58.8% is not possible. 35 out of 60 is 58.33%. 36 out of 60 is 60%.
2. The split of interactions by server gender (female 245, male 250) does not add up to the total of 497 interactions. The split by server BMI does. Maybe they couldn’t determine server gender in two cases. (However, one would expect far fewer servers than interactions. Maybe with the reported ethnic and gender percentage splits of the servers we can work out a plausible number of total servers that match those percentages when correctly rounded. Maybe.)
3. The denominator degrees of freedom for the F statistics in Table 1 are incorrect (N=497 implies df2=496 for the first two, 495 for the third; subtract 2 if the real N is in fact 405 rather than 407).
4. In Table 5, the total observations with low (337) and high (156) BMI servers do not match the numbers (low, 215, high, 280) in Table 2.
There are errors right at the surface, and errors all the way through: the underlying scientific model (in which small, seemingly irrelevant manipulations are supposed to have large and consistent effects, a framework which is logically impossible because all these effects could interact with each other), the underlying statistical approach (sifting through data to find random statistically-significant differences which won’t replicate), the research program (in which a series of papers are published, each contradicting something that came before but presented as if they are part of a coherent whole), the details (data that could never have been, incoherent descriptions of data collection protocols, fishy numbers that could never have occurred with any data), all wrapped up in an air of certainty and marketed to the news media, TV audiences, corporations, the academic and scientific establishment, and the U.S. government.

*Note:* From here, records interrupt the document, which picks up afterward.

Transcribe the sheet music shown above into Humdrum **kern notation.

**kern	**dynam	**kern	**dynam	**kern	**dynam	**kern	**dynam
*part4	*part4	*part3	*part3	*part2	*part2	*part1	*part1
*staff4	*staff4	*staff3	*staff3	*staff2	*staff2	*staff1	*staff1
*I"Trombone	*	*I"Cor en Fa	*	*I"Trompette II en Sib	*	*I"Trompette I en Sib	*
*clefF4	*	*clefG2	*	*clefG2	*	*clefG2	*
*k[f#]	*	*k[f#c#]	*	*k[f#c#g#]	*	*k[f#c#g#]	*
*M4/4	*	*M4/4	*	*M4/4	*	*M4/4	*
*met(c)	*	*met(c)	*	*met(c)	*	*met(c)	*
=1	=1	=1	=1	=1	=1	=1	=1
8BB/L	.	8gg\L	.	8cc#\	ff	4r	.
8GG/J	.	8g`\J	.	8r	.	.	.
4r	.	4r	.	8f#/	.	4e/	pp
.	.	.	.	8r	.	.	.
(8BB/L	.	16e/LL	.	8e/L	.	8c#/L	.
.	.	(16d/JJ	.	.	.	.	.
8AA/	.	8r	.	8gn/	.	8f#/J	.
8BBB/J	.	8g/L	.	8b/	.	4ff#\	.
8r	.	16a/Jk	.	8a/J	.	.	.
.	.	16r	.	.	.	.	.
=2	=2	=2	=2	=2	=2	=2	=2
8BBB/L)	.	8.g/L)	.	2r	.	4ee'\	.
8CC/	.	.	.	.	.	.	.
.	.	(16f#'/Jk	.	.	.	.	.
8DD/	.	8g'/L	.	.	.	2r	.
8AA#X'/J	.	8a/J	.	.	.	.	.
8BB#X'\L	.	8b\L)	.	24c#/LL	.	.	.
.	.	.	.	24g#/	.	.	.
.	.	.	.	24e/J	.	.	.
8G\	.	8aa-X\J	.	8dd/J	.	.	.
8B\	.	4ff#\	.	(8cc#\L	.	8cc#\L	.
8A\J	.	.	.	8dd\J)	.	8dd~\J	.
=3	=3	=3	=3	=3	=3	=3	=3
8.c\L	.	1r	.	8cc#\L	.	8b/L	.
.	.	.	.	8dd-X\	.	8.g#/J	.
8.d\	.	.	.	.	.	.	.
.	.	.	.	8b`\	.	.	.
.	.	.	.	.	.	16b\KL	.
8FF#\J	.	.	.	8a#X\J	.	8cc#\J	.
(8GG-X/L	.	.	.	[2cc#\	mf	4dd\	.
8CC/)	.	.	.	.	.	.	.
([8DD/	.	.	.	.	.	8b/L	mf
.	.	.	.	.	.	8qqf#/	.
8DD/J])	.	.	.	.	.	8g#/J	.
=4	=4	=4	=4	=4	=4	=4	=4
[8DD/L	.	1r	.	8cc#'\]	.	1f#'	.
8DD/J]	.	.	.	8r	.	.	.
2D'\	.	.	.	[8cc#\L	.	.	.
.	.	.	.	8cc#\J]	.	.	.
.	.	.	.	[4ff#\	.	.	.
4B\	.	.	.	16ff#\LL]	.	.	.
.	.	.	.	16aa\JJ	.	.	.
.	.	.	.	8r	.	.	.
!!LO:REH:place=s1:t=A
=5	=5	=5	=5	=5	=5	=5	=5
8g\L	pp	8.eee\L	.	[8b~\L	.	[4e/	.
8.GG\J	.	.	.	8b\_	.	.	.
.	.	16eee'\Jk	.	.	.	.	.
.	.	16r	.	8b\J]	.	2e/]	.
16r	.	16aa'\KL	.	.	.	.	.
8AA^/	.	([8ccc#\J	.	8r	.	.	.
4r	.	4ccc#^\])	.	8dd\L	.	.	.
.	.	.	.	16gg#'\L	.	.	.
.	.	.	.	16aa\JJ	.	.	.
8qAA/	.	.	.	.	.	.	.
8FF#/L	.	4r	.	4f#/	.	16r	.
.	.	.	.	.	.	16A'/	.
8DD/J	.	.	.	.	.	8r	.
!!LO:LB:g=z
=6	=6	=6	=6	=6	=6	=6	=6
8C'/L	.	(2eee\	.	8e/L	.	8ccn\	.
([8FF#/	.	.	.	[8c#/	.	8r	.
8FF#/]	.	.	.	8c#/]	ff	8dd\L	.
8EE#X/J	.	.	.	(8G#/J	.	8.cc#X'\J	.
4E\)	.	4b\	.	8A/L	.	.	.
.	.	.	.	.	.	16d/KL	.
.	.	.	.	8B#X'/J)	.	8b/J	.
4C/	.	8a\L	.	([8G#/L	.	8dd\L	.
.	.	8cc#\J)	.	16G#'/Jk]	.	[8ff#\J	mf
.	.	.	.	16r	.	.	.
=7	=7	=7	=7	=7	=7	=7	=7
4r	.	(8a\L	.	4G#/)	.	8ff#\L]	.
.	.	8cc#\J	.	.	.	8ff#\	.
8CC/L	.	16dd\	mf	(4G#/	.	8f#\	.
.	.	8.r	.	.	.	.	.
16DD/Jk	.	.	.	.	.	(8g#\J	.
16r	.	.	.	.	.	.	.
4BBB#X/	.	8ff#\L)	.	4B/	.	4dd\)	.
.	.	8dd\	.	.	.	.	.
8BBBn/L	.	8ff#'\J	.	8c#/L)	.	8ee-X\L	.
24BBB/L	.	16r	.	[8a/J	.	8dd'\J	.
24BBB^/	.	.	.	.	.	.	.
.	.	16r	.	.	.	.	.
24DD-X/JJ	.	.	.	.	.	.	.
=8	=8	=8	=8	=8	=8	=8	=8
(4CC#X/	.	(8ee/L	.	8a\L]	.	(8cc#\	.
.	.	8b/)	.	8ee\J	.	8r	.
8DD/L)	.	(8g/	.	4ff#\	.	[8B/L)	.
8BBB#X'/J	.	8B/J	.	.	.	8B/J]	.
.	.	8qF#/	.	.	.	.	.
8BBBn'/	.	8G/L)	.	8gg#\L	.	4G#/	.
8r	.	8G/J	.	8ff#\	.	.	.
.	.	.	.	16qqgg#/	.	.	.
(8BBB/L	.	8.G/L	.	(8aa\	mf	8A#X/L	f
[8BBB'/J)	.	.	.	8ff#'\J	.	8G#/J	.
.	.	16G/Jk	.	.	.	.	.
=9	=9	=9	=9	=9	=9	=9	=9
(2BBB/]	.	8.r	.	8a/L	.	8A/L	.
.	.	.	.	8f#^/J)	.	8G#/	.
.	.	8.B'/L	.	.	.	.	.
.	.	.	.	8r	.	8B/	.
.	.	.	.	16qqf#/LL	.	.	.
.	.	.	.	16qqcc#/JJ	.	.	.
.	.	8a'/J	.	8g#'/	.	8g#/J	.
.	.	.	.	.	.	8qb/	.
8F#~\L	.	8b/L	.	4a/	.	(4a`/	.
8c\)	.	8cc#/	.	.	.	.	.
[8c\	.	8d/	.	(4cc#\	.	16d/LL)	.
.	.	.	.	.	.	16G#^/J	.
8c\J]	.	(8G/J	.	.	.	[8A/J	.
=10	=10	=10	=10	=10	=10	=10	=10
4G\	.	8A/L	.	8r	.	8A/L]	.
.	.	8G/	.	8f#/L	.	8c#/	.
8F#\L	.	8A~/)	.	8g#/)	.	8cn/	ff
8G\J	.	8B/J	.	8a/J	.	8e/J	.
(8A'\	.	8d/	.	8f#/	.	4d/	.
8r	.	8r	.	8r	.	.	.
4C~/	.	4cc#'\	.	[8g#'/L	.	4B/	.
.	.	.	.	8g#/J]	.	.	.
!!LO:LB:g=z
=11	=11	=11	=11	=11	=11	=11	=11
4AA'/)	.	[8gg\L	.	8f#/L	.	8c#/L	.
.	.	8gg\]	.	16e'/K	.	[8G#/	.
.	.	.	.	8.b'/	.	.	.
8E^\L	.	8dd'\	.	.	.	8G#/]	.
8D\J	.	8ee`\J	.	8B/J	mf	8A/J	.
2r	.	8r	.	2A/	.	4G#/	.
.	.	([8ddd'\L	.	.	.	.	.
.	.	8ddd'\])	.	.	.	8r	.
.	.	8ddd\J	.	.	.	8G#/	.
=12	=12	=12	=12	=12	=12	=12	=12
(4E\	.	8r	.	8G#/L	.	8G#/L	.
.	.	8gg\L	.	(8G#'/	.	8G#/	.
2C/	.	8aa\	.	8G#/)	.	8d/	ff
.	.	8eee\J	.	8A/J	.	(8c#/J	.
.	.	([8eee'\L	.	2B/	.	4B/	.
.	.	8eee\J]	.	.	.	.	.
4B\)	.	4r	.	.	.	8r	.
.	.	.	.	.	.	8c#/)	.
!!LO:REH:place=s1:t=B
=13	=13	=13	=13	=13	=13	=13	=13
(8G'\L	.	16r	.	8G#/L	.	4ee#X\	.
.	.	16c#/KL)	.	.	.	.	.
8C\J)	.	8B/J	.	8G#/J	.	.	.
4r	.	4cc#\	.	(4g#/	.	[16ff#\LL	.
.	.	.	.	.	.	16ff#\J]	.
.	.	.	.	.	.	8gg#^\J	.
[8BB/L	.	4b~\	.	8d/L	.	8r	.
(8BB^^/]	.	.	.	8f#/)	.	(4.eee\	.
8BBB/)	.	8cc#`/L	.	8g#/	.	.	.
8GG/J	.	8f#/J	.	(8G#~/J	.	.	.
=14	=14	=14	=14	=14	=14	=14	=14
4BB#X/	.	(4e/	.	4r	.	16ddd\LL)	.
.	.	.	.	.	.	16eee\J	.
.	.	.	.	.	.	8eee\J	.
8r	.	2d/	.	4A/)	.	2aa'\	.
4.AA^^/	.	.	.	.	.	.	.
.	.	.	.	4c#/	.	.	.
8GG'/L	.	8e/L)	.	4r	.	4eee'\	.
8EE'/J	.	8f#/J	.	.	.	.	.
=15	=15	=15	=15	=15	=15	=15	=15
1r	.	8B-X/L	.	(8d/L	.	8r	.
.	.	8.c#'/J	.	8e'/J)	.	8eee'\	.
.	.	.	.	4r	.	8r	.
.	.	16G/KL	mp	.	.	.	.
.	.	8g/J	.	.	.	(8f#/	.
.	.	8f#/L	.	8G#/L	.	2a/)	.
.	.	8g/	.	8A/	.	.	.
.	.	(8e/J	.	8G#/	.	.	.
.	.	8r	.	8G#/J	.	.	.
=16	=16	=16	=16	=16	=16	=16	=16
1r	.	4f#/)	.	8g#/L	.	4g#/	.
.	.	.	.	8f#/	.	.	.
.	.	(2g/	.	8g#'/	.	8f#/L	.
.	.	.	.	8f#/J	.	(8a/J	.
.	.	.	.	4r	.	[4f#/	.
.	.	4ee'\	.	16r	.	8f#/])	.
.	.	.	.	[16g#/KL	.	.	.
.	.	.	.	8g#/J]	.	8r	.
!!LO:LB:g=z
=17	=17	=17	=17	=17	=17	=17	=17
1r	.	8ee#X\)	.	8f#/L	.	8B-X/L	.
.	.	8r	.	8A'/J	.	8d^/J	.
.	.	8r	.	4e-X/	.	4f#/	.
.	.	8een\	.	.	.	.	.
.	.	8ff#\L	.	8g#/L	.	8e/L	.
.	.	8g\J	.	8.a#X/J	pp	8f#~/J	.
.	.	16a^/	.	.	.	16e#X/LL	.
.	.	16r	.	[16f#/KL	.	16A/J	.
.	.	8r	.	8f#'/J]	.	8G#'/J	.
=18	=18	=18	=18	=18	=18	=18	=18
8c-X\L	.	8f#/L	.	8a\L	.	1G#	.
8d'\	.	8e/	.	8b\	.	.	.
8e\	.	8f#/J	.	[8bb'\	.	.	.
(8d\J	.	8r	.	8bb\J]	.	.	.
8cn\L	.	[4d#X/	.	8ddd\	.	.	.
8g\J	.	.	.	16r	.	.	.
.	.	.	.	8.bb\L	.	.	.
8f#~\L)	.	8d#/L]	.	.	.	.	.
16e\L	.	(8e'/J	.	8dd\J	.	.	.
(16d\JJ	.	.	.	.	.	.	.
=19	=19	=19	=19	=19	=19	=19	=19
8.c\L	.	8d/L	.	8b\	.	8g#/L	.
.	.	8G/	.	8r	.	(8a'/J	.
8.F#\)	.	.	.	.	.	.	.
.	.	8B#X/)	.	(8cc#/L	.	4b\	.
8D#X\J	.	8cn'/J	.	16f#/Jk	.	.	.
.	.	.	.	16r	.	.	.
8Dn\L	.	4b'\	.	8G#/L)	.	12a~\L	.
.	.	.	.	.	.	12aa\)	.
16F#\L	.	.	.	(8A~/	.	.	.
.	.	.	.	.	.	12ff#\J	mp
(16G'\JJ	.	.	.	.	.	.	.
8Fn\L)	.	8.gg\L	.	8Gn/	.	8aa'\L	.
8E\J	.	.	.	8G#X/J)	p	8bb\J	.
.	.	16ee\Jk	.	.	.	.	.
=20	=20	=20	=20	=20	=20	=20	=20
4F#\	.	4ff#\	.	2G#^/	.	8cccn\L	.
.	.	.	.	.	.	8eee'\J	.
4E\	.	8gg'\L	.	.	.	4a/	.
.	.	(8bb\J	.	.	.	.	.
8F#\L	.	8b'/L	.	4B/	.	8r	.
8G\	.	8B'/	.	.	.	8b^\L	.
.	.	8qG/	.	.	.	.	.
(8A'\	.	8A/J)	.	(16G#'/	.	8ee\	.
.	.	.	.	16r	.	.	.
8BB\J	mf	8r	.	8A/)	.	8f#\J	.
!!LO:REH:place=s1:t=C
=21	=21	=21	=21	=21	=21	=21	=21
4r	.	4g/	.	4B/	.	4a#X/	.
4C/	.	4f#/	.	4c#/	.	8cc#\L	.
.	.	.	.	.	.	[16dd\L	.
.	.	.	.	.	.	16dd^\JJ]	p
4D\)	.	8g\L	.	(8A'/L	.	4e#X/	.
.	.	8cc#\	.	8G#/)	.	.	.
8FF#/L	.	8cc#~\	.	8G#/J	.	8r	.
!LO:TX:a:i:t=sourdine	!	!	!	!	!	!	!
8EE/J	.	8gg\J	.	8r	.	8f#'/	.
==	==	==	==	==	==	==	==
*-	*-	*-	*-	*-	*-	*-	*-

What’s amazing here is not just that someone publishes low-quality research—that happens, journals are not perfect, and even when they make terrible mistakes they’re loath to admit it, as in the notorious case of that econ journal that refused to retract that “gremlins” paper which had nearly as many errors as data points—but that Wansink was, until recently, considered a leading figure in his field. Really kind of amazing. It’s not just that the emperor has no clothes, it’s more like the emperor has been standing in the public square for fifteen years screaming, I’m naked! I’m naked! Look at me! And the scientific establishment is like, Wow, what a beautiful outfit.
A lot of this has to be that Wansink and other social psychology and business-school researchers have been sending a message (that easy little “nudges” can have large and beneficial effects) that many powerful and influential people want to hear. And, until recently, this sort of feel-good message has had very little opposition. Science is not an adversarial field—it’s not like the U.S. legal system where active opposition is built into its processes—but when you have unscrupulous researchers on one side and no opposition on the other, bad things will happen.
P.S. I wrote this post in Sep 2017 and it is scheduled to appear in Mar 2018, by which time Wansink will probably be either president of Cornell University or the chair of the publications board of the Association for Psychological Science.
P.P.S. We’ve been warning Cornell about this one for awhile.